Hysterical giggling rarely helps to sell underwear, fashionistas explain to this B!tch.
So, no smiling from you, Gisele...or you, Tyra. Even child models must avoid gaiety of any stripe. One of the latest Marc Jacobs ads has a sad-eyed Dakota Fanning facing a corner—not so much I've been a bad widdle girl, as It's been thwee days, and that man who took me from the parking lot said I could go home now and—what's he doing with that twash bag?

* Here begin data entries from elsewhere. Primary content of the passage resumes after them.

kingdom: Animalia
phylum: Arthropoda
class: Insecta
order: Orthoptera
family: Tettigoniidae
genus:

"A straight face is more intriguing," says fashion photographer and America's Next Top Model judge Nigel Barker. "And that's what sells." It's like meeting someone for the first time. A massive smile is like a big dog licking your face, but if you meet someone more reserved, and you have to get to know them, that's a lot more intriguing—more sexy.
"It's like a classic French movie versus a Hollywood blockbuster," he says.
Smiles also convey another trait forbidden in fashion advertising: accessibility. Designers tend to see themselves as living legends who make crucial clothes for people with momentous wallets. Their advertising must reflect similar gravitas.
Finally, there is the trifling factor of the human brain. Smiles can lead the eye away from the body and up toward the face—inconvenient when a company is trying to sell us a pair of metal bloomers.
"The focus is meant to be on the clothes," one fashion journalist tells this B!tch. "You don't want the model taking away from that. They are the canvas for the clothing."
That quote comes from a Vegas magazine editorial assistant named—I swear I am not making this up—Colleen Smiley. How perfect is that?